Petitioner was one of the Directors of company, namely, Yogi Pharmacy Ltd. On 02.07.1986, the said company was incorporated under the provisions of Companies Act, 1956, as a Private Ltd. Company. It was converted into Public Ltd. Company on 22.05.1992. A search and seizure operation was carried out on 26.02.1997 in Yogi Group of Companies, including Yogi Pharmacy Ltd. Consequent thereto, assessments order under Section 158BC read with Section 143(3) dated 26.02.1999 was passed. According to the block assessment order, the company was assessed at an income of `6,41,24,395/- for the block period 01.04.1986 to 26.02.1997 by making various additions and disallowances. The said company preferred an appeal against the aforesaid assessment order before the Commissioner of Income Tax (Appeal). The said appeal was partly allowed by the Commissioner of Income Tax (Appeals) and the tax of 27,91,441/- was reduced from liability and tax of 3,66,56,822/- was directed to be reassessed. However, by an order dated 06.11.2008 of this Court, the company went into liquidation. Consequent to this, the official liquidator took control of the company and Board of Directors ceased to have any control or power on the company. In the year 1999, petitioner ceased to be a Director of the Yogi Pharmacy Ltd. (A Public Ltd. Company). After ceasing to be a Director and consequent to the company being in liquidation, the petitioner was having no communication whatsoever with the Income Tax Authorities. Surprisingly, the petitioner received a notice under Section 179(1) on 19.06.2015, whereby the petitioner was asked to show cause, why the demand of `8.49 crores, which was illegally shown as outstanding towards Yogi Pharmacy Ltd. despite the CIT (Appeals) order dated 31.03.2006, may not be recovered from the petitioner. Thereafter, vide letter dated 08.07.2015, petitioner informed the Ld. Dy. CIT that provisions of Section 179 applies for ascertaining the liability of Directors of Private Ltd. Company in liquidation. Since, M/s Yogi Leasing & Finance Ltd. is a Public Ltd. Company, incorporated under the provisions of Companies Act, 1956, hence the provisions of Section 179 are not applicable. Thereafter, on 20.08.2016 the learned Deputy Commissioner, Income Tax passed the impugned order directing the petitioner to make payment of ` 8.49 crores. Hence, this writ petition.

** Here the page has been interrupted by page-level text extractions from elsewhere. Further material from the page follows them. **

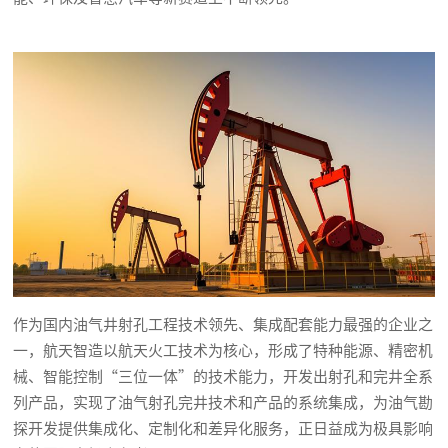
作为国内油气井射孔工程技术领先、集成配套能力最强的企业之
一，航天智造以航天火工技术为核心，形成了特种能源、精密机
械、智能控制“三位一体”的技术能力，开发出射孔和完井全系
列产品，实现了油气射孔完井技术和产品的系统集成，为油气勘
探开发提供集成化、定制化和差异化服务，正日益成为极具影响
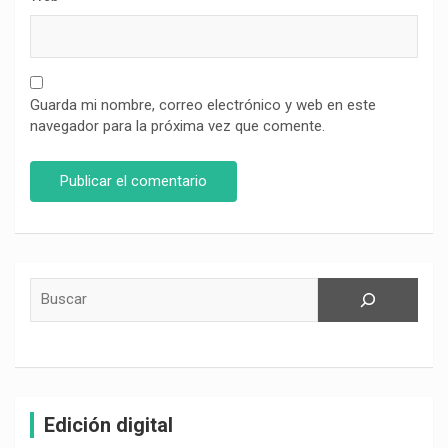
Guarda mi nombre, correo electrónico y web en este
navegador para la próxima vez que comente.
Buscar
Edición digital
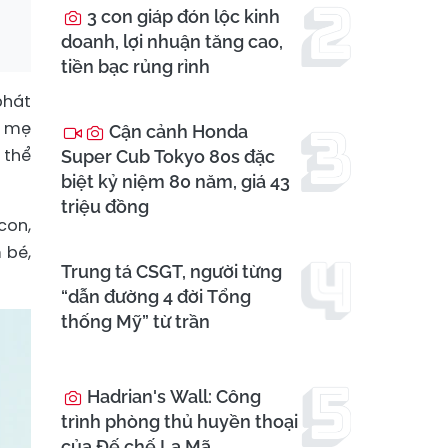
3 con giáp đón lộc kinh
doanh, lợi nhuận tăng cao,
tiền bạc rủng rỉnh
phát
a mẹ
Cận cảnh Honda
 thể
Super Cub Tokyo 80s đặc
biệt kỷ niệm 80 năm, giá 43
triệu đồng
con,
 bé,
Trung tá CSGT, người từng
“dẫn đường 4 đời Tổng
thống Mỹ” từ trần
Hadrian's Wall: Công
trình phòng thủ huyền thoại
của Đế chế La Mã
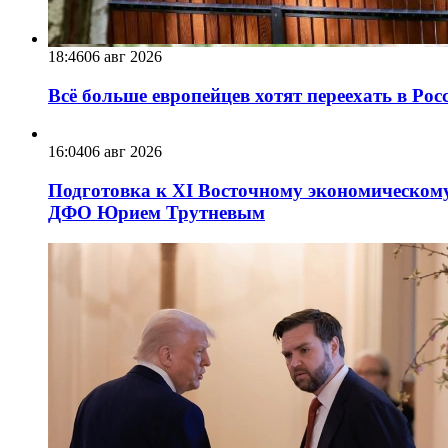
18:46
06 авг 2026
Всё больше европейцев хотят переехать в Ро
16:04
06 авг 2026
Подготовка к XI Восточному экономическому
ДФО Юрием Трутневым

3. A preliminary objection has been raised by Mr. H.M. Bhatia, learned counsel for the respondent regarding maintainability of the writ petition. He submits that the petitioner has an alternative remedy to file revision before the Commissioner under Section 264 of the Income Tax Act.

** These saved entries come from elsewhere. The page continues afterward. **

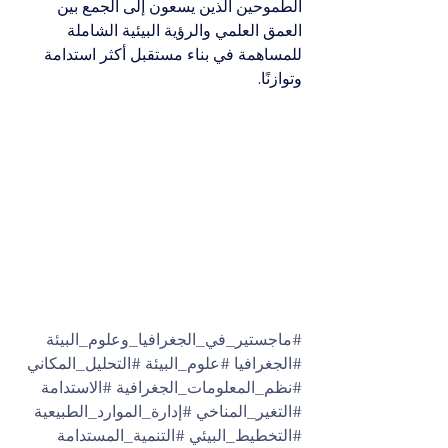
الطموحين الذين يسعون إلى الجمع بين 
العمق العلمي والرؤية البيئية الشاملة 
للمساهمة في بناء مستقبل أكثر استدامة 
وتوازنًا.
#ماجستير_في_الجغرافيا_وعلوم_البيئة
#الجغرافيا
#علوم_البيئة
#التحليل_المكاني
#نظم_المعلومات_الجغرافية
#الاستدامة
#التغير_المناخي
#إدارة_الموارد_الطبيعية
#التخطيط_البيئي
#التنمية_المستدامة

4. Besides above, learned counsel for the respondent also submits that the search was made in the premises of the company in the year 1997 and the block assessment was made for the block period 1986-97 and for some of the period the company was Private Ltd. and for some of the period the company was Public Ltd. The same argument has also been advanced by the learned counsel for the petitioner. He, therefore, submits that provisions of Section 179 are not applicable.

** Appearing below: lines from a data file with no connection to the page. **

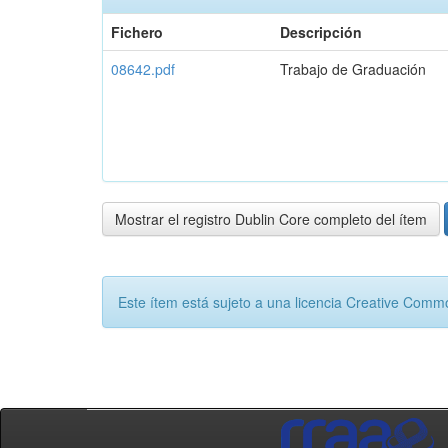
Fichero
Descripción
08642.pdf
Trabajo de Graduación
Mostrar el registro Dublin Core completo del ítem
Este ítem está sujeto a una licencia Creative Com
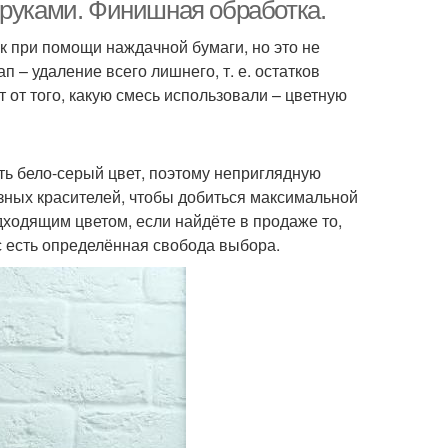
отделки
 руками. Финишная обработка.
к при помощи наждачной бумаги, но это не
 – удаление всего лишнего, т. е. остатков
ичи из гипсовой
Стены из штукатурки
от того, какую смесь использовали – цветную
штукатурки
ть бело-серый цвет, поэтому неприглядную
зных красителей, чтобы добиться максимальной
дходящим цветом, если найдёте в продаже то,
ас есть определённая свобода выбора.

5. I have considered the submissions of the learned counsel for the parties. In my considered opinion, the petitioner has an alternative remedy to file a revision before the Commissioner under Section 364 of the Income Tax Act. The plea that the provision of Section 179 are not applicable in the case of the petitioner can be raised by the petitioner before the revisional authority.


6. In view of the above, the writ petition is closed with liberty to the petitioner to avail appropriate remedy under the law.